SPUG: XPath on (less-than-perfect) HTML

Tue Dec 8 19:44:17 PST 2009

On Tue, Dec 8, 2009 at 5:43 PM, Michael R. Wolf <MichaelRWolf at att.net> wrote:
>
> Although XML brings to mind 'well-formed' whereas HTML (not XHTML) does not, I guess I'm fortunate to be able to use XPath in the XML-ish packages by using the qw(suppress_errors recover) options to the parser to handle my HTML.  (Aside.  This was the answer to my earlier posting on how to get over the non-well-formed issue.)  I guess I started with XML::LIbXML because I didn't think that XPath would be applicable to non-XML (i.e. HTML).  It appears that findnodes($xpath) works for a $treee (or $doc or $dom) parsed from either package.
>
> Could the only difference be that I've got to be explicit with the XML::LibXML parser about recovering on non-well-formed input while the HTML one already (tacitly) expects non-well-formed.

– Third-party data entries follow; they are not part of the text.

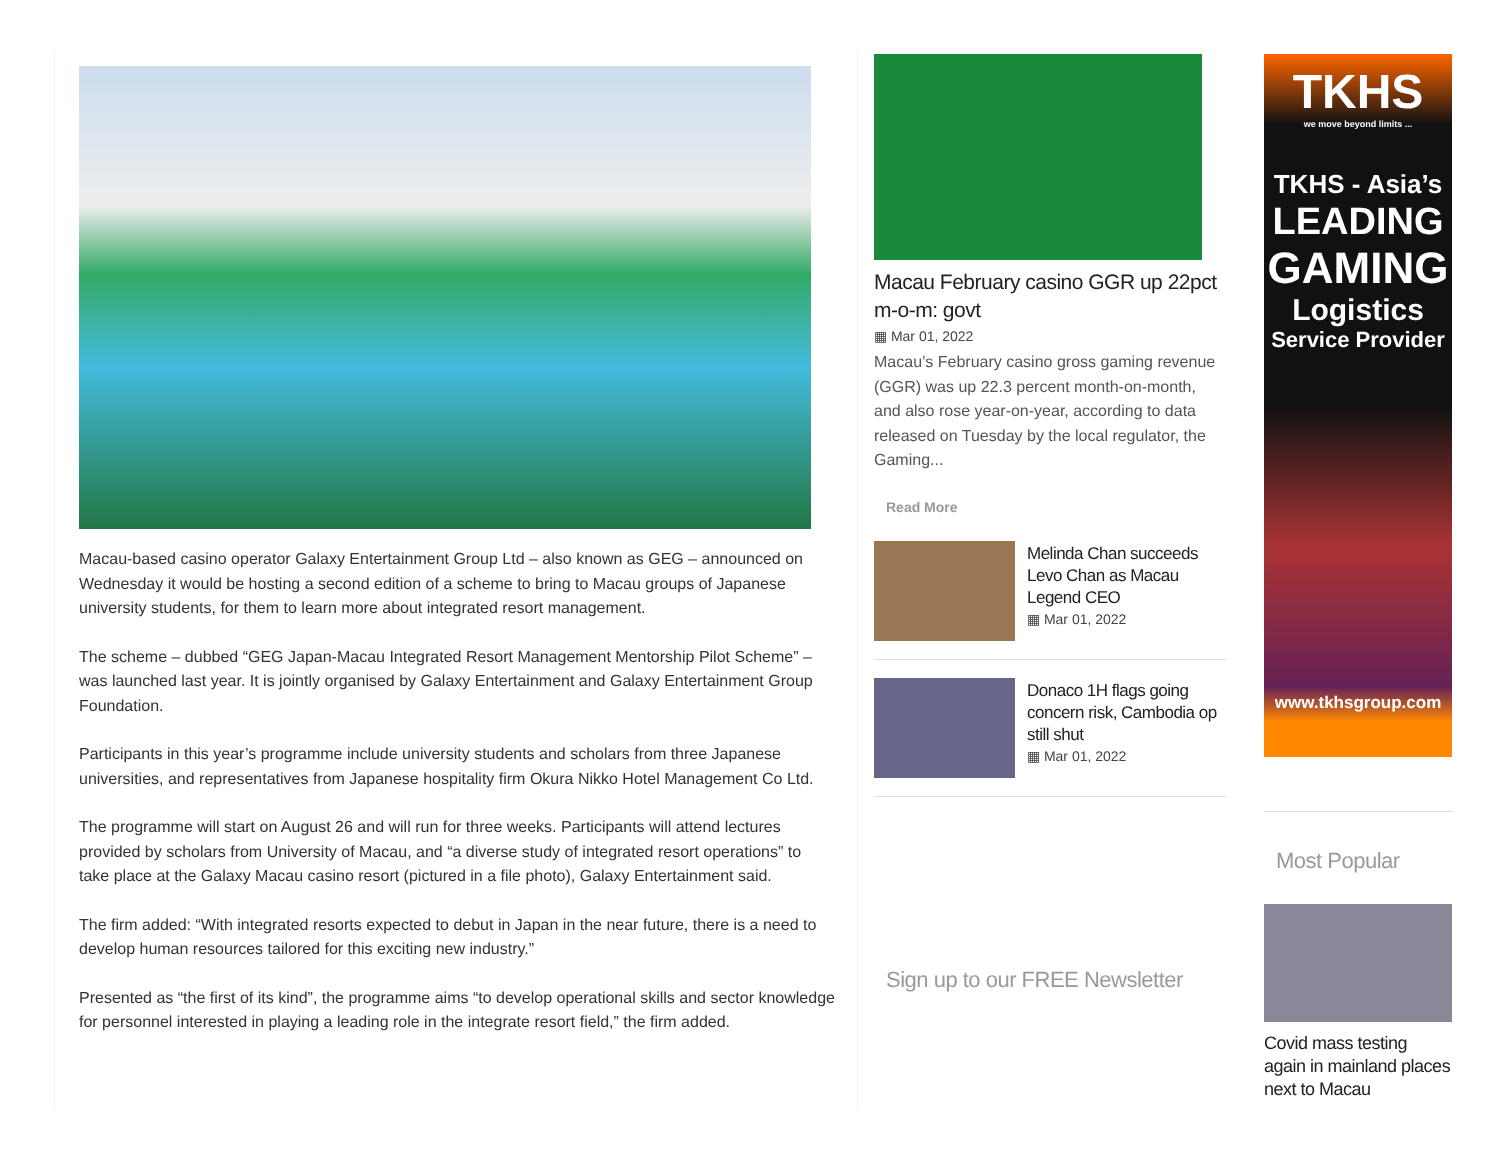Macau-based casino operator Galaxy Entertainment Group Ltd – also known as GEG – announced on Wednesday it would be hosting a second edition of a scheme to bring to Macau groups of Japanese university students, for them to learn more about integrated resort management.
The scheme – dubbed “GEG Japan-Macau Integrated Resort Management Mentorship Pilot Scheme” – was launched last year. It is jointly organised by Galaxy Entertainment and Galaxy Entertainment Group Foundation.
Participants in this year’s programme include university students and scholars from three Japanese universities, and representatives from Japanese hospitality firm Okura Nikko Hotel Management Co Ltd.
The programme will start on August 26 and will run for three weeks. Participants will attend lectures provided by scholars from University of Macau, and “a diverse study of integrated resort operations” to take place at the Galaxy Macau casino resort (pictured in a file photo), Galaxy Entertainment said.
The firm added: “With integrated resorts expected to debut in Japan in the near future, there is a need to develop human resources tailored for this exciting new industry.”
Presented as “the first of its kind”, the programme aims “to develop operational skills and sector knowledge for personnel interested in playing a leading role in the integrate resort field,” the firm added.
Macau February casino GGR up 22pct m-o-m: govt
▦ Mar 01, 2022
Macau’s February casino gross gaming revenue (GGR) was up 22.3 percent month-on-month, and also rose year-on-year, according to data released on Tuesday by the local regulator, the Gaming...
Read More
Melinda Chan succeeds Levo Chan as Macau Legend CEO
▦ Mar 01, 2022
Donaco 1H flags going concern risk, Cambodia op still shut
▦ Mar 01, 2022
Sign up to our FREE Newsletter
TKHS
we move beyond limits ...
TKHS - Asia’s
LEADING
GAMING
Logistics
Service Provider
www.tkhsgroup.com
Most Popular
Covid mass testing again in mainland places next to Macau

No personal experience, but it's not just about recovering, but
recovering the way a browser would have interpreted the HTML.
>From the TreeBuilder POD:

> HTML is rather harder to parse than people who write it generally suspect.
>
> Here's the problem: HTML is a kind of SGML that permits "minimization"
> and "implication". In short, this means that you don't have to close
> every tag you open (because the opening of a subsequent tag may
> implicitly close it), and if you use a tag that can't occur in the
> context you seem to using it in, under certain conditions the parser
> will be able to realize you mean to leave the current context and enter
> the new one, that being the only one that your code could correctly be
> interpreted in.
>
> Now, this would all work flawlessly and unproblematically if: 1) all
> the rules that both prescribe and describe HTML were (and had been)
> clearly set out, and 2) everyone was aware of these rules and wrote
> their code in compliance to them.
>
> However, it didn't happen that way, and so most HTML pages are
> difficult if not impossible to correctly parse with nearly any set of
> straightforward SGML rules. That's why the internals of HTML::TreeBuilder
> consist of lots and lots of special cases -- instead of being just a
> generic SGML parser with HTML DTD rules plugged in.
> ...
>
> The HTML::TreeBuilder source may seem long and complex, but it is rather
> well commented, and symbol names are generally self-explanatory. (You are
> encouraged to read the Mozilla HTML parser source for comparison.) Some
> of the complexity comes from little-used features, and some of it comes
> from having the HTML tokenizer (HTML::Parser) being a separate module,
> requiring somewhat of a different interface than you'd find in a combined
> tokenizer and tree-builder. But most of the length of the source comes
> from the fact that it's essentially a long list of special cases,
> with lots and lots of sanity-checking, and sanity-recovery -- because,
> as Roseanne Rosannadanna once said, "it's always something".